Por melhores e mais profundos que sejam os planos estratégicos, grande parte deles termina numa gaveta
por Renata Bernhoeft
Ao longo da vida das famílias empresárias, as conquistas parecem ser fruto de garra, dedicação e muito trabalho, mas no decorrer desta história existe um momento, em que as estruturas se tornam maiores e mais complexas, e todos se dão conta: “Precisamos de planos. O crescimento ocorreu de forma intuitiva, a trajetória está consolidada, sempre existiu uma clara liderança e agora temos mais envolvidos, precisamos de alinhamento: para onde vamos?”.
O primeiro desafio é vencer um paradigma histórico: de que planos nunca parecem ter sido necessários, e a grande prova disso é que o modelo do fundador foi bem-sucedido, porém, a continuidade vai requerer cada vez mais estruturação.
O próximo obstáculo a ser vencido é a premissa de que os planos deveriam estar concentrados num grande líder, ou apenas nos que estão envolvidos nos negócios. É preciso considerar a premissa da estrutura societária, à medida que as gerações avançam, o capital se pulveriza e isso demandará maior articulação para manter o envolvimento e a coesão do controle. Romper estas barreiras parece simples em teoria, mas, na prática, implica confrontar tradições de uma cultura histórica.
Vencidos os desafios iniciais, é nesse momento que todos se mobilizam, e se envolvem, para elaborar um plano de futuro, ou em termos empresariais, um planejamento estratégico. Esta etapa tende a ser motivadora e empolgante, um grande debate em torno de oportunidades, novas atitudes, inspirações para a mudança, visões desafiadoras; um sentimento similar a quando encontramos um bom programa para nossa mudança pessoal, um método que nos traga uma renovação da crença em nossa própria capacidade de superação.
Elaborar um plano estratégico com o envolvimento de gestores, sócios e familiares, já é por si só um diferencial competitivo. Ao chegar a este ponto, muitas famílias empresárias já estão com a sensação do dever cumprido. O que não enxergamos muitas vezes, é que o maior desafio não se trata de consolidar os planos. E sim, o que acontecerá em seguida, a implantação. Pois o que acontece, de fato, com os planos estratégicos? Por melhores e mais profundos que sejam, grande parte deles termina numa gaveta.
Qual a principal barreira que precisamos enfrentar? David H. Maister, renomado professor britânico, afirma que a maior barreira para a implementação de uma visão é coragem. Muitos não têm a coragem de se manter fiéis aos planos e objetivos que definiram e com os quais se comprometeram. Planejar é empolgante, ter uma atrativa visão de futuro. Já o cotidiano, não.

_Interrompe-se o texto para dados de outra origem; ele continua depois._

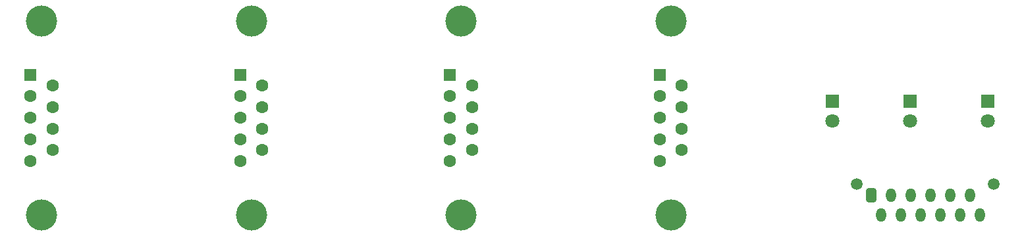
<source format=gbs>
G04 #@! TF.GenerationSoftware,KiCad,Pcbnew,8.0.8*
G04 #@! TF.CreationDate,2025-02-25T20:07:16+01:00*
G04 #@! TF.ProjectId,OverlordInterface,4f766572-6c6f-4726-9449-6e7465726661,rev?*
G04 #@! TF.SameCoordinates,Original*
G04 #@! TF.FileFunction,Soldermask,Bot*
G04 #@! TF.FilePolarity,Negative*
%FSLAX46Y46*%
G04 Gerber Fmt 4.6, Leading zero omitted, Abs format (unit mm)*
G04 Created by KiCad (PCBNEW 8.0.8) date 2025-02-25 20:07:16*
%MOMM*%
%LPD*%
G01*
G04 APERTURE LIST*
G04 Aperture macros list*
%AMRoundRect*
0 Rectangle with rounded corners*
0 $1 Rounding radius*
0 $2 $3 $4 $5 $6 $7 $8 $9 X,Y pos of 4 corners*
0 Add a 4 corners polygon primitive as box body*
4,1,4,$2,$3,$4,$5,$6,$7,$8,$9,$2,$3,0*
0 Add four circle primitives for the rounded corners*
1,1,$1+$1,$2,$3*
1,1,$1+$1,$4,$5*
1,1,$1+$1,$6,$7*
1,1,$1+$1,$8,$9*
0 Add four rect primitives between the rounded corners*
20,1,$1+$1,$2,$3,$4,$5,0*
20,1,$1+$1,$4,$5,$6,$7,0*
20,1,$1+$1,$6,$7,$8,$9,0*
20,1,$1+$1,$8,$9,$2,$3,0*%
G04 Aperture macros list end*
%ADD10R,1.800000X1.800000*%
%ADD11C,1.800000*%
%ADD12C,4.000000*%
%ADD13R,1.600000X1.600000*%
%ADD14C,1.600000*%
%ADD15C,1.500000*%
%ADD16RoundRect,0.250000X-0.400000X0.650000X-0.400000X-0.650000X0.400000X-0.650000X0.400000X0.650000X0*%
%ADD17O,1.300000X1.800000*%
G04 APERTURE END LIST*
D10*
X211830000Y-91055000D03*
D11*
X211830000Y-93595000D03*
D10*
X221830000Y-91055000D03*
D11*
X221830000Y-93595000D03*
D12*
X100190000Y-105695000D03*
X100190000Y-80695000D03*
D13*
X98770000Y-87655000D03*
D14*
X98770000Y-90425000D03*
X98770000Y-93195000D03*
X98770000Y-95965000D03*
X98770000Y-98735000D03*
X101610000Y-89040000D03*
X101610000Y-91810000D03*
X101610000Y-94580000D03*
X101610000Y-97350000D03*
D12*
X181080000Y-105695000D03*
X181080000Y-80695000D03*
D13*
X179660000Y-87655000D03*
D14*
X179660000Y-90425000D03*
X179660000Y-93195000D03*
X179660000Y-95965000D03*
X179660000Y-98735000D03*
X182500000Y-89040000D03*
X182500000Y-91810000D03*
X182500000Y-94580000D03*
X182500000Y-97350000D03*
D12*
X127153333Y-105695000D03*
X127153333Y-80695000D03*
D13*
X125733333Y-87655000D03*
D14*
X125733333Y-90425000D03*
X125733333Y-93195000D03*
X125733333Y-95965000D03*
X125733333Y-98735000D03*
X128573333Y-89040000D03*
X128573333Y-91810000D03*
X128573333Y-94580000D03*
X128573333Y-97350000D03*
D12*
X154116666Y-105695000D03*
X154116666Y-80695000D03*
D13*
X152696666Y-87655000D03*
D14*
X152696666Y-90425000D03*
X152696666Y-93195000D03*
X152696666Y-95965000D03*
X152696666Y-98735000D03*
X155536666Y-89040000D03*
X155536666Y-91810000D03*
X155536666Y-94580000D03*
X155536666Y-97350000D03*
D10*
X201830000Y-91055000D03*
D11*
X201830000Y-93595000D03*
D15*
X222590001Y-101710000D03*
X205020001Y-101710000D03*
D16*
X206820001Y-103190000D03*
D17*
X208090001Y-105730000D03*
X209360001Y-103190000D03*
X210630001Y-105730000D03*
X211900000Y-103190000D03*
X213170001Y-105730000D03*
X214440001Y-103190000D03*
X215710001Y-105730000D03*
X216980001Y-103190000D03*
X218250001Y-105730000D03*
X219520001Y-103190000D03*
X220790001Y-105730000D03*
M02*

</source>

Parece óbvio que, se passarmos a maior parte do tempo fazendo algo que sempre fizemos, o resultado não irá nos conduzir na direção de novos objetivos. “Todos sabemos o que é correto fazer, a diferença entre atingir a média ou superar expectativas, está em ir além do básico, fazer mais, fazer sempre, manter a disciplina constante. Fazer o que é mais fácil não tem nada de imoral, mas significa que não vou obter os benefícios de um objetivo estratégico”, afirma Maister.
Obviamente resistir ao fácil é difícil. Temos que apostar em nós mesmos, alinhar e acreditar em nossa visão compartilhada. Ter a coragem, envolver e incentivar a todos, para mantermos nossas convicções. Acreditar na visão de futuro que fixamos para nós mesmos, é uma coisa. Viver com a garra necessária para atingi-la, é outra. Situações como esta são muito comuns. De fato, são inevitáveis. Todas as estratégias, em algum momento, envolvem uma troca entre fazer o fácil e conhecido, ou implementar a cada dia a visão de excelência que estabelecemos para nós mesmos. Se realmente desejamos chegar aos resultados definidos, devemos estar dispostos a fazer estas escolhas, agindo com crença total em nossa visão, caso contrário, não convenceremos ninguém mais. Em resumo, definir uma visão compartilhada traz um primeiro compromisso, realizá-la é uma tarefa que requer coragem contínua.